=== INFORMATION SHOWN ===
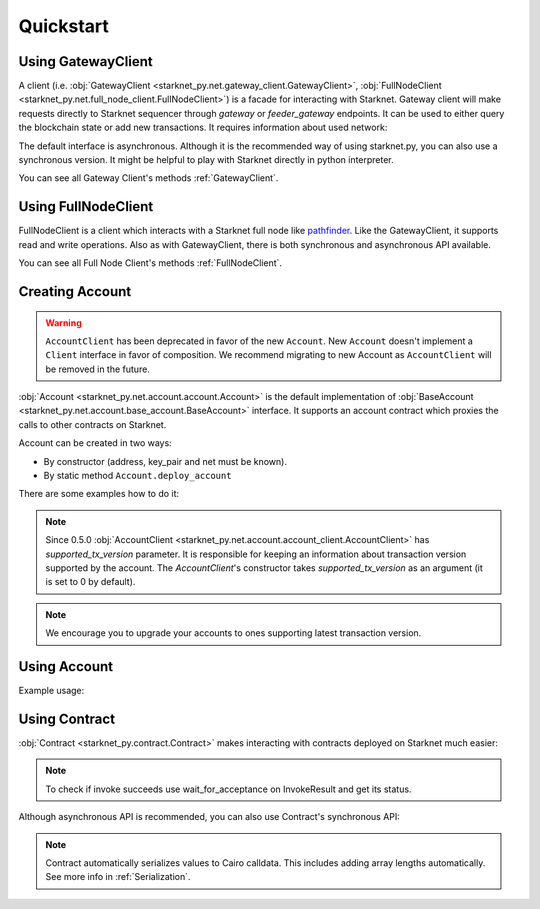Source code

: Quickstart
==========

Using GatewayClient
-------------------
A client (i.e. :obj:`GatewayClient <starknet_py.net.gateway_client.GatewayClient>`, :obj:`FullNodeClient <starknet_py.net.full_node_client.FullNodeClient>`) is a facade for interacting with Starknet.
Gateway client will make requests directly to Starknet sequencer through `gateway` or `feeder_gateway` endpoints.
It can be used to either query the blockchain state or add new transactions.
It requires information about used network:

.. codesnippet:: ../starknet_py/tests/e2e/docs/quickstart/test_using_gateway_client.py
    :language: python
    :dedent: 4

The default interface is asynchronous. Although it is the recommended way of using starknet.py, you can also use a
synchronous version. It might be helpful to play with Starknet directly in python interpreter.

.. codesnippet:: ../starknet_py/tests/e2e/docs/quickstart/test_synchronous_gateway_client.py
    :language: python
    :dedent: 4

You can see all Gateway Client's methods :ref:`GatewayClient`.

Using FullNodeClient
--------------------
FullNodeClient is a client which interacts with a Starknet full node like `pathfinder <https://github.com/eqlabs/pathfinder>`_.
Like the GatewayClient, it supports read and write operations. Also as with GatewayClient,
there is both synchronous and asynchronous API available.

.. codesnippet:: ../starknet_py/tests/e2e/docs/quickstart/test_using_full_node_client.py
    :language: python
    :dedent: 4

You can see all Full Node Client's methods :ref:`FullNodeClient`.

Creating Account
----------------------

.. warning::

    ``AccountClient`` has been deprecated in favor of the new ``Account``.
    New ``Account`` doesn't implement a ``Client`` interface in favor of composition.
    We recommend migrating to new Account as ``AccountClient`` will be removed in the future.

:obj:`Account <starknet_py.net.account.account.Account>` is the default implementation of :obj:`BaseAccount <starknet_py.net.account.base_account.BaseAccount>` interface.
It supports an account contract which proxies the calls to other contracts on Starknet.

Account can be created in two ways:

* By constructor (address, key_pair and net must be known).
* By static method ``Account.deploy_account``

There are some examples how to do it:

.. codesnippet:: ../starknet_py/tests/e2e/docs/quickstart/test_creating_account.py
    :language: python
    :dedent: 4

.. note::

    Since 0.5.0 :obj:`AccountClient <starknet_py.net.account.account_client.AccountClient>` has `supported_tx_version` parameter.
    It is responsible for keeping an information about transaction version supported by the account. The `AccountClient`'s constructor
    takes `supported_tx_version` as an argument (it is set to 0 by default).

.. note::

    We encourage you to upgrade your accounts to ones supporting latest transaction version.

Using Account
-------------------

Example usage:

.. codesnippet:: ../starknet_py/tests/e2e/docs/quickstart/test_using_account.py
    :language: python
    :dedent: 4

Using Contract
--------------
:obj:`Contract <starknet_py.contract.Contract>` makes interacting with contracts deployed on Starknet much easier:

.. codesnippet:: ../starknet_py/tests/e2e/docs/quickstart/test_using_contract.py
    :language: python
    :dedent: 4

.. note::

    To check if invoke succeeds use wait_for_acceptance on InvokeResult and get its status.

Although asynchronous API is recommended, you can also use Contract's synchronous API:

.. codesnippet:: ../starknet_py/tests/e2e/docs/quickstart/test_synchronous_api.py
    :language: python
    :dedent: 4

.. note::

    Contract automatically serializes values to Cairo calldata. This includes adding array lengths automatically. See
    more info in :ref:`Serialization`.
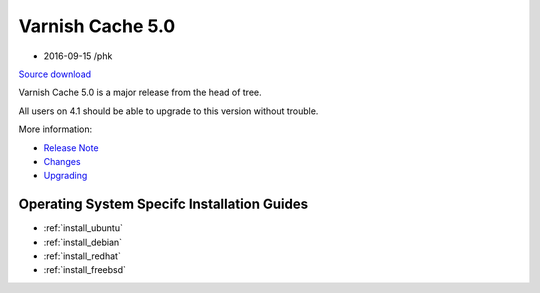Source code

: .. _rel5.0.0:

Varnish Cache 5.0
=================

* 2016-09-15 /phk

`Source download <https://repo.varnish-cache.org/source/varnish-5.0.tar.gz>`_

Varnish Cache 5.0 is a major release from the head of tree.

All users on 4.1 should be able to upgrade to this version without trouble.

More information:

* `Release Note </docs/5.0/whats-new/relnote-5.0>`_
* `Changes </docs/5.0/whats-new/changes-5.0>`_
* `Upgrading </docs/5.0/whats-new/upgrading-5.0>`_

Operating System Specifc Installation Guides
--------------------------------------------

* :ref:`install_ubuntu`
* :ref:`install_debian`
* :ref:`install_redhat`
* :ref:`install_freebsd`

=== WHAT TO PRODUCE ===
With the pictures removed, print the entries above exactly.

=== EXERCISE OUTPUT ===
Source code

: Quickstart
==========

Using GatewayClient
-------------------
A client (i.e. :obj:`GatewayClient <starknet_py.net.gateway_client.GatewayClient>`, :obj:`FullNodeClient <starknet_py.net.full_node_client.FullNodeClient>`) is a facade for interacting with Starknet.
Gateway client will make requests directly to Starknet sequencer through `gateway` or `feeder_gateway` endpoints.
It can be used to either query the blockchain state or add new transactions.
It requires information about used network:

.. codesnippet:: ../starknet_py/tests/e2e/docs/quickstart/test_using_gateway_client.py
    :language: python
    :dedent: 4

The default interface is asynchronous. Although it is the recommended way of using starknet.py, you can also use a
synchronous version. It might be helpful to play with Starknet directly in python interpreter.

.. codesnippet:: ../starknet_py/tests/e2e/docs/quickstart/test_synchronous_gateway_client.py
    :language: python
    :dedent: 4

You can see all Gateway Client's methods :ref:`GatewayClient`.

Using FullNodeClient
--------------------
FullNodeClient is a client which interacts with a Starknet full node like `pathfinder <https://github.com/eqlabs/pathfinder>`_.
Like the GatewayClient, it supports read and write operations. Also as with GatewayClient,
there is both synchronous and asynchronous API available.

.. codesnippet:: ../starknet_py/tests/e2e/docs/quickstart/test_using_full_node_client.py
    :language: python
    :dedent: 4

You can see all Full Node Client's methods :ref:`FullNodeClient`.

Creating Account
----------------------

.. warning::

    ``AccountClient`` has been deprecated in favor of the new ``Account``.
    New ``Account`` doesn't implement a ``Client`` interface in favor of composition.
    We recommend migrating to new Account as ``AccountClient`` will be removed in the future.

:obj:`Account <starknet_py.net.account.account.Account>` is the default implementation of :obj:`BaseAccount <starknet_py.net.account.base_account.BaseAccount>` interface.
It supports an account contract which proxies the calls to other contracts on Starknet.

Account can be created in two ways:

* By constructor (address, key_pair and net must be known).
* By static method ``Account.deploy_account``

There are some examples how to do it:

.. codesnippet:: ../starknet_py/tests/e2e/docs/quickstart/test_creating_account.py
    :language: python
    :dedent: 4

.. note::

    Since 0.5.0 :obj:`AccountClient <starknet_py.net.account.account_client.AccountClient>` has `supported_tx_version` parameter.
    It is responsible for keeping an information about transaction version supported by the account. The `AccountClient`'s constructor
    takes `supported_tx_version` as an argument (it is set to 0 by default).

.. note::

    We encourage you to upgrade your accounts to ones supporting latest transaction version.

Using Account
-------------------

Example usage:

.. codesnippet:: ../starknet_py/tests/e2e/docs/quickstart/test_using_account.py
    :language: python
    :dedent: 4

Using Contract
--------------
:obj:`Contract <starknet_py.contract.Contract>` makes interacting with contracts deployed on Starknet much easier:

.. codesnippet:: ../starknet_py/tests/e2e/docs/quickstart/test_using_contract.py
    :language: python
    :dedent: 4

.. note::

    To check if invoke succeeds use wait_for_acceptance on InvokeResult and get its status.

Although asynchronous API is recommended, you can also use Contract's synchronous API:

.. codesnippet:: ../starknet_py/tests/e2e/docs/quickstart/test_synchronous_api.py
    :language: python
    :dedent: 4

.. note::

    Contract automatically serializes values to Cairo calldata. This includes adding array lengths automatically. See
    more info in :ref:`Serialization`.
Source code

: .. _rel5.0.0:

Varnish Cache 5.0
=================

* 2016-09-15 /phk

`Source download <https://repo.varnish-cache.org/source/varnish-5.0.tar.gz>`_

Varnish Cache 5.0 is a major release from the head of tree.

All users on 4.1 should be able to upgrade to this version without trouble.

More information:

* `Release Note </docs/5.0/whats-new/relnote-5.0>`_
* `Changes </docs/5.0/whats-new/changes-5.0>`_
* `Upgrading </docs/5.0/whats-new/upgrading-5.0>`_

Operating System Specifc Installation Guides
--------------------------------------------

* :ref:`install_ubuntu`
* :ref:`install_debian`
* :ref:`install_redhat`
* :ref:`install_freebsd`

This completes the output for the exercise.